Materials provided Start Marker

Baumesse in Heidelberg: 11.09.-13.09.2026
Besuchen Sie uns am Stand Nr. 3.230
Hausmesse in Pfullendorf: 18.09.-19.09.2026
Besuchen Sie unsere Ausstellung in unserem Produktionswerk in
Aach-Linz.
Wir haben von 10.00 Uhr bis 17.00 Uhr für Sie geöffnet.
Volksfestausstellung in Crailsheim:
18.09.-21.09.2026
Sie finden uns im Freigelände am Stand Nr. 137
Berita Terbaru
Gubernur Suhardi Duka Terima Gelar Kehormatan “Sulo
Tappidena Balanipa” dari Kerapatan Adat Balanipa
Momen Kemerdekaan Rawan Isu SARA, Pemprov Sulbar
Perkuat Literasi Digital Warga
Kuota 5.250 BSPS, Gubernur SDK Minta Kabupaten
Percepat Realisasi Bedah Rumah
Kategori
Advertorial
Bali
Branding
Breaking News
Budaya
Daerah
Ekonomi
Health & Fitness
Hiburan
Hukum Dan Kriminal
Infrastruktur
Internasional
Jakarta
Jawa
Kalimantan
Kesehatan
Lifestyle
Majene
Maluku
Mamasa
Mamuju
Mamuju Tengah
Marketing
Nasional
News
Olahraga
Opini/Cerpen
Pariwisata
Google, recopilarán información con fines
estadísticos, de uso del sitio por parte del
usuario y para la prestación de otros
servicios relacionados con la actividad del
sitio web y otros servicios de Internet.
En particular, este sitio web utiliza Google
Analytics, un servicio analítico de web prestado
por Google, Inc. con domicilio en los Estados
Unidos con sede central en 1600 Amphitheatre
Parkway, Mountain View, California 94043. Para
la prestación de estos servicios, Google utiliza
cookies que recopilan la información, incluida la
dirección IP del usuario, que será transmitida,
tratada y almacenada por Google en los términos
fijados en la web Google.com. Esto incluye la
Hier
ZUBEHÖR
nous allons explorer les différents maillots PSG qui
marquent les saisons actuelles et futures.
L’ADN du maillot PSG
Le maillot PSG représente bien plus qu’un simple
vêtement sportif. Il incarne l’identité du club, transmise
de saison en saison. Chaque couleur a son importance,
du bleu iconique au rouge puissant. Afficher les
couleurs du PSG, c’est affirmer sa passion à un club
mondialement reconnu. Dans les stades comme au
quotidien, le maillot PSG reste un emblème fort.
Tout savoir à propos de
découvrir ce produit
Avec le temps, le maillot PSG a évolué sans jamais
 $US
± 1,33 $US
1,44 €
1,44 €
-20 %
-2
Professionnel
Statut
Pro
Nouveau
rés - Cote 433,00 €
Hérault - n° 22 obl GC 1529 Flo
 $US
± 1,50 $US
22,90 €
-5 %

Materials provided End Marker

# Problem requirements:
Edit the text of all the entries above by replacing "Hausmesse" with "Werksmesse", and leave every other line unchanged.

# Written response:
Baumesse in Heidelberg: 11.09.-13.09.2026
Besuchen Sie uns am Stand Nr. 3.230
Werksmesse in Pfullendorf: 18.09.-19.09.2026
Besuchen Sie unsere Ausstellung in unserem Produktionswerk in
Aach-Linz.
Wir haben von 10.00 Uhr bis 17.00 Uhr für Sie geöffnet.
Volksfestausstellung in Crailsheim:
18.09.-21.09.2026
Sie finden uns im Freigelände am Stand Nr. 137
Berita Terbaru
Gubernur Suhardi Duka Terima Gelar Kehormatan “Sulo
Tappidena Balanipa” dari Kerapatan Adat Balanipa
Momen Kemerdekaan Rawan Isu SARA, Pemprov Sulbar
Perkuat Literasi Digital Warga
Kuota 5.250 BSPS, Gubernur SDK Minta Kabupaten
Percepat Realisasi Bedah Rumah
Kategori
Advertorial
Bali
Branding
Breaking News
Budaya
Daerah
Ekonomi
Health & Fitness
Hiburan
Hukum Dan Kriminal
Infrastruktur
Internasional
Jakarta
Jawa
Kalimantan
Kesehatan
Lifestyle
Majene
Maluku
Mamasa
Mamuju
Mamuju Tengah
Marketing
Nasional
News
Olahraga
Opini/Cerpen
Pariwisata
Google, recopilarán información con fines
estadísticos, de uso del sitio por parte del
usuario y para la prestación de otros
servicios relacionados con la actividad del
sitio web y otros servicios de Internet.
En particular, este sitio web utiliza Google
Analytics, un servicio analítico de web prestado
por Google, Inc. con domicilio en los Estados
Unidos con sede central en 1600 Amphitheatre
Parkway, Mountain View, California 94043. Para
la prestación de estos servicios, Google utiliza
cookies que recopilan la información, incluida la
dirección IP del usuario, que será transmitida,
tratada y almacenada por Google en los términos
fijados en la web Google.com. Esto incluye la
Hier
ZUBEHÖR
nous allons explorer les différents maillots PSG qui
marquent les saisons actuelles et futures.
L’ADN du maillot PSG
Le maillot PSG représente bien plus qu’un simple
vêtement sportif. Il incarne l’identité du club, transmise
de saison en saison. Chaque couleur a son importance,
du bleu iconique au rouge puissant. Afficher les
couleurs du PSG, c’est affirmer sa passion à un club
mondialement reconnu. Dans les stades comme au
quotidien, le maillot PSG reste un emblème fort.
Tout savoir à propos de
découvrir ce produit
Avec le temps, le maillot PSG a évolué sans jamais
 $US
± 1,33 $US
1,44 €
1,44 €
-20 %
-2
Professionnel
Statut
Pro
Nouveau
rés - Cote 433,00 €
Hérault - n° 22 obl GC 1529 Flo
 $US
± 1,50 $US
22,90 €
-5 %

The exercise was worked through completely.